Hello, I’m an environmental engineer rather than a statistician. Does anyone have experience or advice with metamodeling for Bayesian inference? I think there is a broad use case in the engineering profession, though I have not found any examples. A search for “metamodeling” yields many examples for the purpose of computational efficiency, but none for the purpose of Bayesian inference. I’ll briefly explain a hypothetical example and outline some potential solutions.

As a hypothetical example, think of a highly non-linear USGS or Army Corps model that has been developed for a specific purpose, say groundwater modeling. It would be impractical to recode the model in Stan, although the model could be executed repetitively with a variety of input parameters. I’d like to make a deterministic metamodel from the input-output matrix that could then be used to fit real-world data (i.e., perform inference on the output parameters to estimate input parameters).
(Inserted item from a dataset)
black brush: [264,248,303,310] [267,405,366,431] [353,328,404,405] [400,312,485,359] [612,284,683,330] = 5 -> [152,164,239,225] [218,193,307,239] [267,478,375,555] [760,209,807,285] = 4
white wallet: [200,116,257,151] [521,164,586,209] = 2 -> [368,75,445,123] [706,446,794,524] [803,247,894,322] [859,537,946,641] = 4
So the task is to identify a metamodel representation that is both faithful to the original model and explorable by MCMC. A linear regression model would be straight forward to implement, but would not sufficiently pick up non-linearities for my purpose. A latent gaussian process model could work, although I could use some advice on appropriate kernels for the purpose of deterministic modeling with variable data density in multidimensional space. I’ve considered k-nearest neighbors, decision tress and linear interpolations, but I’m assuming that the edges would be difficult for MCMC.

Hopefully this is a general use case that could benefit others. Thoughts and advice are welcome, thanks!